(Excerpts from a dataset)

++++

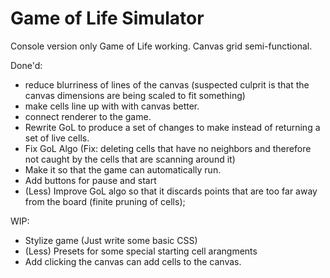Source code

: # Game of Life Simulator
Console version only Game of Life working.
Canvas grid semi-functional.

Done'd:
- reduce blurriness of lines of the canvas (suspected culprit is that the canvas dimensions are being scaled to fit something)
- make cells line up with with canvas better.
- connect renderer to the game.
- Rewrite GoL to produce a set of changes to make instead of returning a set of live cells.
- Fix GoL Algo (Fix: deleting cells that have no neighbors and therefore not caught by the cells that are scanning around it)
- Make it so that the game can automatically run.
- Add buttons for pause and start
- (Less) Improve GoL algo so that it discards points that are too far away from the board (finite pruning of cells);

WIP:
- Stylize game (Just write some basic CSS)
- (Less) Presets for some special starting cell arangments
- Add clicking the canvas can add cells to the canvas.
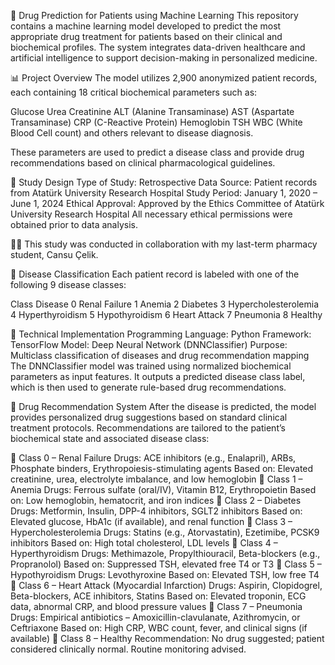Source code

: 🧠 Drug Prediction for Patients using Machine Learning
This repository contains a machine learning model developed to predict the most appropriate drug treatment for patients based on their clinical and biochemical profiles. The system integrates data-driven healthcare and artificial intelligence to support decision-making in personalized medicine.

📊 Project Overview
The model utilizes 2,900 anonymized patient records, each containing 18 critical biochemical parameters such as:

Glucose
Urea
Creatinine
ALT (Alanine Transaminase)
AST (Aspartate Transaminase)
CRP (C-Reactive Protein)
Hemoglobin
TSH
WBC (White Blood Cell count) and others relevant to disease diagnosis.

These parameters are used to predict a disease class and provide drug recommendations based on clinical pharmacological guidelines.

🏥 Study Design
Type of Study: Retrospective
Data Source: Patient records from Atatürk University Research Hospital
Study Period: January 1, 2020 – June 1, 2024
Ethical Approval: Approved by the Ethics Committee of Atatürk University Research Hospital
All necessary ethical permissions were obtained prior to data analysis.

👩‍🔬 This study was conducted in collaboration with my last-term pharmacy student, Cansu Çelik.

🧬 Disease Classification
Each patient record is labeled with one of the following 9 disease classes:

Class	Disease
0	Renal Failure
1	Anemia
2	Diabetes
3	Hypercholesterolemia
4	Hyperthyroidism
5	Hypothyroidism
6	Heart Attack
7	Pneumonia
8	Healthy

🤖 Technical Implementation
Programming Language: Python
Framework: TensorFlow
Model: Deep Neural Network (DNNClassifier)
Purpose: Multiclass classification of diseases and drug recommendation mapping
The DNNClassifier model was trained using normalized biochemical parameters as input features. It outputs a predicted disease class label, which is then used to generate rule-based drug recommendations.

💊 Drug Recommendation System
After the disease is predicted, the model provides personalized drug suggestions based on standard clinical treatment protocols. Recommendations are tailored to the patient’s biochemical state and associated disease class:

🔹 Class 0 – Renal Failure
Drugs: ACE inhibitors (e.g., Enalapril), ARBs, Phosphate binders, Erythropoiesis-stimulating agents
Based on: Elevated creatinine, urea, electrolyte imbalance, and low hemoglobin
🔹 Class 1 – Anemia
Drugs: Ferrous sulfate (oral/IV), Vitamin B12, Erythropoietin
Based on: Low hemoglobin, hematocrit, and iron indices
🔹 Class 2 – Diabetes
Drugs: Metformin, Insulin, DPP-4 inhibitors, SGLT2 inhibitors
Based on: Elevated glucose, HbA1c (if available), and renal function
🔹 Class 3 – Hypercholesterolemia
Drugs: Statins (e.g., Atorvastatin), Ezetimibe, PCSK9 inhibitors
Based on: High total cholesterol, LDL levels
🔹 Class 4 – Hyperthyroidism
Drugs: Methimazole, Propylthiouracil, Beta-blockers (e.g., Propranolol)
Based on: Suppressed TSH, elevated free T4 or T3
🔹 Class 5 – Hypothyroidism
Drugs: Levothyroxine
Based on: Elevated TSH, low free T4
🔹 Class 6 – Heart Attack (Myocardial Infarction)
Drugs: Aspirin, Clopidogrel, Beta-blockers, ACE inhibitors, Statins
Based on: Elevated troponin, ECG data, abnormal CRP, and blood pressure values
🔹 Class 7 – Pneumonia
Drugs: Empirical antibiotics – Amoxicillin-clavulanate, Azithromycin, or Ceftriaxone
Based on: High CRP, WBC count, fever, and clinical signs (if available)
🔹 Class 8 – Healthy
Recommendation: No drug suggested; patient considered clinically normal. Routine monitoring advised.

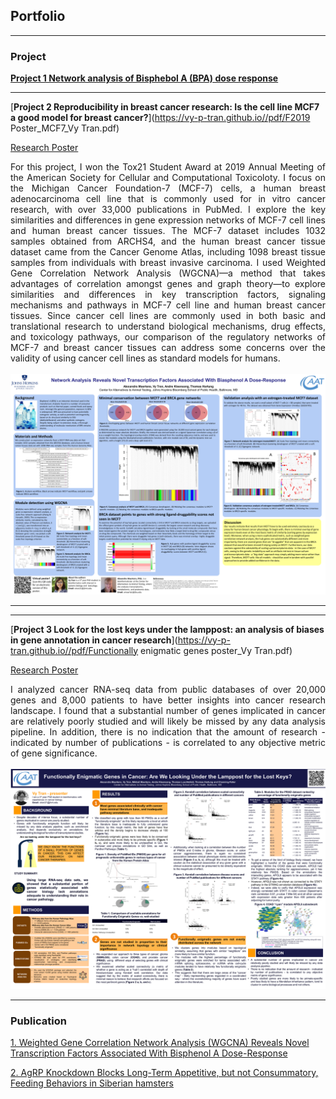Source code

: ## Portfolio

---

### Project

[**Project 1 Network analysis of Bisphebol A (BPA) dose response**](https://www.ncbi.nlm.nih.gov/pmc/articles/PMC6240694/)


---
[**Project 2 Reproducibility in breast cancer research: Is the cell line MCF7 a good model for breast cancer?**](https://vy-p-tran.github.io//pdf/F2019 Poster_MCF7_Vy Tran.pdf)
<p align="left">
<a href="https://vy-p-tran.github.io/pdf/2019 Poster_MCF7_Vy Tran.pdf">Research Poster</a>
</p>
<div style="text-align: justify"> For this project, I won the Tox21 Student Award at 2019 Annual Meeting of the American Society for Cellular and Computational Toxicoloty. I focus on the Michigan Cancer Foundation-7 (MCF-7) cells, a human breast adenocarcinoma cell line that is commonly used for in vitro cancer research, with over 33,000 publications in PubMed. I explore the key similarities and differences in gene expression networks of MCF-7 cell lines and human breast cancer tissues. The MCF-7 dataset includes 1032 samples obtained from ARCHS4, and the human breast cancer tissue dataset came from the Cancer Genome Atlas, including 1098 breast tissue samples from individuals with breast invasive carcinoma. I used Weighted Gene Correlation Network Analysis (WGCNA)—a method that takes advantages of correlation amongst genes and graph theory—to explore similarities and differences in key transcription factors, signaling mechanisms and pathways in MCF-7 cell line and human breast cancer tissues. Since cancer cell lines are commonly used in both basic and translational research to understand biological mechanisms, drug effects, and toxicology pathways, our comparison of the regulatory networks of MCF-7 and breast cancer tissues can address some concerns over the validity of using cancer cell lines as standard models for humans. </div>
<br>
<img src="https://raw.githubusercontent.com/vy-p-tran/vy-p-tran.github.io/master/images/2019 Poster_MCF7_Vy Tran.png"/>
<br>

---


---
[**Project 3 Look for the lost keys under the lamppost: an analysis of biases in gene annotation in cancer research**](https://vy-p-tran.github.io//pdf/Functionally enigmatic genes poster_Vy Tran.pdf)
<p align="left">
<a href="https://vy-p-tran.github.io//pdf/Functionally enigmatic genes poster_Vy Tran.pdf">Research Poster</a>
</p>
<div style="text-align: justify"> I analyzed cancer RNA-seq data from public databases of over 20,000 genes and 8,000 patients to have better insights into cancer research landscape. I found that a substantial number of genes implicated in cancer are relatively poorly studied and will likely be missed by any data analysis pipeline. In addition, there is no indication that the amount of research - indicated by number of publications - is correlated to any objective metric of gene significance. </div>
<br>
<img src="https://raw.githubusercontent.com/vy-p-tran/vy-p-tran.github.io/master/images/Functionally enigmatic genes poster_Vy Tran.png"/>
<br>

---

### Publication

[1. Weighted Gene Correlation Network Analysis (WGCNA) Reveals Novel Transcription Factors Associated With Bisphenol A Dose-Response](https://www.ncbi.nlm.nih.gov/pmc/articles/PMC6240694/)

[2. AgRP Knockdown Blocks Long-Term Appetitive, but not Consummatory, Feeding Behaviors in Siberian hamsters](https://www.ncbi.nlm.nih.gov/pmc/articles/PMC5897226/)
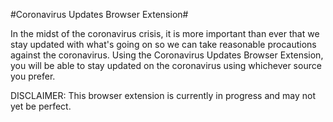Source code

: #Coronavirus Updates Browser Extension#

In the midst of the coronavirus crisis, it is more important than ever that we stay updated with what's going on so we can take reasonable procautions against the coronavirus. Using the Coronavirus Updates Browser Extension, you will be able to stay updated on the coronavirus using whichever source you prefer.

DISCLAIMER:
This browser extension is currently in progress and may not yet be perfect.
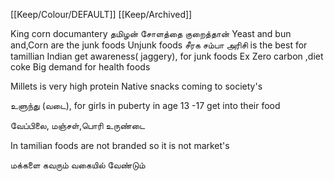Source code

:[[Keep/Colour/DEFAULT]] [[Keep/Archived]] 

King corn documantery
தமிழன் சோளத்தை குறைத்தான்
Yeast and bun and,Corn are the junk foods
Unjunk foods
சீரக சம்பா அரிசி is the best for tamillian
Indian get awareness( jaggery), for junk foods
Ex
Zero carbon ,diet coke 
Big demand for health foods


Millets is very high protein
Native snacks coming to society's

உளுந்து (வடை),  for girls in puberty in age 13 -17 get into  their food

வேப்பிலை, மஞ்சள்,பொரி உருண்டை


In tamilian foods are not branded so it is not market's

மக்களை கவரும் வகையில் வேண்டும்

++++

» **ACTIVITY**: Return the lines above from the one with "- make cells line up with with canvas better." through the one with "WBC (White Blood", verbatim and nothing else. Omit every picture.

» **THE COMPLETED TASK**:
- make cells line up with with canvas better.
- connect renderer to the game.
- Rewrite GoL to produce a set of changes to make instead of returning a set of live cells.
- Fix GoL Algo (Fix: deleting cells that have no neighbors and therefore not caught by the cells that are scanning around it)
- Make it so that the game can automatically run.
- Add buttons for pause and start
- (Less) Improve GoL algo so that it discards points that are too far away from the board (finite pruning of cells);

WIP:
- Stylize game (Just write some basic CSS)
- (Less) Presets for some special starting cell arangments
- Add clicking the canvas can add cells to the canvas.
Source code

: 🧠 Drug Prediction for Patients using Machine Learning
This repository contains a machine learning model developed to predict the most appropriate drug treatment for patients based on their clinical and biochemical profiles. The system integrates data-driven healthcare and artificial intelligence to support decision-making in personalized medicine.

📊 Project Overview
The model utilizes 2,900 anonymized patient records, each containing 18 critical biochemical parameters such as:

Glucose
Urea
Creatinine
ALT (Alanine Transaminase)
AST (Aspartate Transaminase)
CRP (C-Reactive Protein)
Hemoglobin
TSH
WBC (White Blood Cell count) and others relevant to disease diagnosis.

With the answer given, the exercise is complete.